For higher alchol beers like belgians and do I dissolve it before adding it to my brew?
 
The thought for adding at the end of fermentation is to make the yeast eat the maltose first (harder) then move to glucose (easier)...don't eat dessert first and spoil dinner sort of thing.

The truth is, many add sugar at the end of the boil (myself included) and have no problem with fermentation/attenuation. I find the boil to be much easier.

If you add during fermentation, it would be a good idea to dissolve it first in some water. Helps it mix quicker...some guys have had a layer of undissolved sugar on the bottom of their carboys before.

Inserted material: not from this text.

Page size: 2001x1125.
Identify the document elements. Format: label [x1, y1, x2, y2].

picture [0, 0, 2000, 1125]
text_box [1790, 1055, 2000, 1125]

Oh, and you can use table sugar too, it's cheaper than corn sugar and does the same thing.
 
The thought for adding at the end of fermentation is to make the yeast eat the maltose first (harder) then move to glucose (easier)...don't eat dessert first and spoil dinner sort of thing.

The truth is, many add sugar at the end of the boil (myself included) and have no problem with fermentation/attenuation. I find the boil to be much easier.

If you add during fermentation, it would be a good idea to dissolve it first in some water. Helps it mix quicker...some guys have had a layer of undissolved sugar on the bottom of their carboys before. Oh, and you can use table sugar too, it's cheaper than corn sugar and does the same thing.

I'm with Ty, I just add it late in the boil, regardless of the type of sugar, it's just easier and I too have no issues with attenuation.
 
Thanks guys. This is super helpful. I'm working on a Belgian strong right now with a bit of honey and corn sugar. Happy brewin'!